Supplied entries =
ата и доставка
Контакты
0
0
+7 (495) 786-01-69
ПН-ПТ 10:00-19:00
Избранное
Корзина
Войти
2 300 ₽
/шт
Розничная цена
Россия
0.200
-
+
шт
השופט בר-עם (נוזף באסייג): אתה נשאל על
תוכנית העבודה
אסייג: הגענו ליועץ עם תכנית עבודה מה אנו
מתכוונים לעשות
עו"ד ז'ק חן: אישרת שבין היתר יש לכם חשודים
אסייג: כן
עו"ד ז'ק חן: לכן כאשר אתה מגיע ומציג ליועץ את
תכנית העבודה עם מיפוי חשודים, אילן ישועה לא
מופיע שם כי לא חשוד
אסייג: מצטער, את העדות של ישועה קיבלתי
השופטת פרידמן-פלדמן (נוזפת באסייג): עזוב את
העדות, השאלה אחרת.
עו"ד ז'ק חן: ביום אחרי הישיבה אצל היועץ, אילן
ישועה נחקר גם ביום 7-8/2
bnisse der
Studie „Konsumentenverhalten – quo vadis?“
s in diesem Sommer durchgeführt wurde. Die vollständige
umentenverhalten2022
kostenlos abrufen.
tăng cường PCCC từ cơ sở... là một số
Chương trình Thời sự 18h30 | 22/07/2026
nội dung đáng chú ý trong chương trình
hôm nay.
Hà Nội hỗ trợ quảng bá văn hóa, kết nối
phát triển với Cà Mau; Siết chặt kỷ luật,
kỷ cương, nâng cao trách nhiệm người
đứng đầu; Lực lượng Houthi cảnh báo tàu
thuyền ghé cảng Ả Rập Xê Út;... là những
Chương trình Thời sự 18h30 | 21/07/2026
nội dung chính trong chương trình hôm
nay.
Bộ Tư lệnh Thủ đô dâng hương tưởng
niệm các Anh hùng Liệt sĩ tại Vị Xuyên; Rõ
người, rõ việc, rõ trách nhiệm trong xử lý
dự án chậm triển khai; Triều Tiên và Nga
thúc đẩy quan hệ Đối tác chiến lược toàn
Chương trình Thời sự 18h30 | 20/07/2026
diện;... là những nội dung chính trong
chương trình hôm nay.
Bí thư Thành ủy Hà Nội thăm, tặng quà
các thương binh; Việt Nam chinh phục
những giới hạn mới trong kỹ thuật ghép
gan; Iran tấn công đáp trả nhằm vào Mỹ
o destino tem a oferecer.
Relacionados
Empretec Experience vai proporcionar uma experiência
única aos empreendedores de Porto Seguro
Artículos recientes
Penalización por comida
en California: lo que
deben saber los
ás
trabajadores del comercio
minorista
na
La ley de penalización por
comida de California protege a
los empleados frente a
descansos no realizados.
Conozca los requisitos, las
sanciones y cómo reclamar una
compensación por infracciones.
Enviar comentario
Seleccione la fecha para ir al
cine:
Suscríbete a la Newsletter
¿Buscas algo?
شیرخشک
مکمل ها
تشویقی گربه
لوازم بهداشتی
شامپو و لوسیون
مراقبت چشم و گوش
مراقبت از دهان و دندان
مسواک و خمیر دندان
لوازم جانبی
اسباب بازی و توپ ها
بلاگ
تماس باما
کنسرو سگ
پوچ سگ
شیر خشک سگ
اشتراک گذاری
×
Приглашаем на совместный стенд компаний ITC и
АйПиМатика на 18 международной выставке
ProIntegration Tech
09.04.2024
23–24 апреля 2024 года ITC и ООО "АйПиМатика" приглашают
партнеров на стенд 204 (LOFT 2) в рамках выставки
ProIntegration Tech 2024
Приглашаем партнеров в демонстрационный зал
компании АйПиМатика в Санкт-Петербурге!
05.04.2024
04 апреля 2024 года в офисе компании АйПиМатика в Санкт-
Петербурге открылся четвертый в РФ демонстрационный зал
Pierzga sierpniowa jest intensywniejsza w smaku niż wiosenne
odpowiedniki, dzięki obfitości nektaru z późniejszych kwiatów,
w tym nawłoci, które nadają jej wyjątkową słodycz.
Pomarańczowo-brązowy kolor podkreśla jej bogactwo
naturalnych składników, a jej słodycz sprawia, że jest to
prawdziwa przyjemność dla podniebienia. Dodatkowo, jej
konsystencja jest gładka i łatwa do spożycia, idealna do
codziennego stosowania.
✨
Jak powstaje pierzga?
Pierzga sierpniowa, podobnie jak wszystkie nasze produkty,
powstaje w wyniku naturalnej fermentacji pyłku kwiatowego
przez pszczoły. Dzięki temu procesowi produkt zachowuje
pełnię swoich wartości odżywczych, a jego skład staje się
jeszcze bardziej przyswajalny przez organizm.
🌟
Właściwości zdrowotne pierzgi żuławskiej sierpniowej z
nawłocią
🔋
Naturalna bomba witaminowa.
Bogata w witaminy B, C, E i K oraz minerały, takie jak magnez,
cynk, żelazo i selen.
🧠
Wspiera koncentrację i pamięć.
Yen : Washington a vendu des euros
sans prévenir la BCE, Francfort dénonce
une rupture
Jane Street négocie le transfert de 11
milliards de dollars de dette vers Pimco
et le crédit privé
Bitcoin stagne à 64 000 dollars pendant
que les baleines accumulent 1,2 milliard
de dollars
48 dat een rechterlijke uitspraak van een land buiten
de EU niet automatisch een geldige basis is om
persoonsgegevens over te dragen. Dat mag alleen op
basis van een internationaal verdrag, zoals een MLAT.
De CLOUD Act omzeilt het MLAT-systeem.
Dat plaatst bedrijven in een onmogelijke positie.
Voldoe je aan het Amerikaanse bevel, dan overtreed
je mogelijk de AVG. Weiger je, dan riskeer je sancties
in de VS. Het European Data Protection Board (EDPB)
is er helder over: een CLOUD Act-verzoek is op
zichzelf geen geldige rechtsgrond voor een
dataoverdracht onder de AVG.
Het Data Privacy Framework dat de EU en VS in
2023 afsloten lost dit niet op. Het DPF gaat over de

Exercise directions = Reply with the lines from the first line of the entries through the line that contains "s in diesem", repeated exactly with both ends kept, and with nothing else.

Task output =
ата и доставка
Контакты
0
0
+7 (495) 786-01-69
ПН-ПТ 10:00-19:00
Избранное
Корзина
Войти
2 300 ₽
/шт
Розничная цена
Россия
0.200
-
+
шт
השופט בר-עם (נוזף באסייג): אתה נשאל על
תוכנית העבודה
אסייג: הגענו ליועץ עם תכנית עבודה מה אנו
מתכוונים לעשות
עו"ד ז'ק חן: אישרת שבין היתר יש לכם חשודים
אסייג: כן
עו"ד ז'ק חן: לכן כאשר אתה מגיע ומציג ליועץ את
תכנית העבודה עם מיפוי חשודים, אילן ישועה לא
מופיע שם כי לא חשוד
אסייג: מצטער, את העדות של ישועה קיבלתי
השופטת פרידמן-פלדמן (נוזפת באסייג): עזוב את
העדות, השאלה אחרת.
עו"ד ז'ק חן: ביום אחרי הישיבה אצל היועץ, אילן
ישועה נחקר גם ביום 7-8/2
bnisse der
Studie „Konsumentenverhalten – quo vadis?“
s in diesem Sommer durchgeführt wurde. Die vollständige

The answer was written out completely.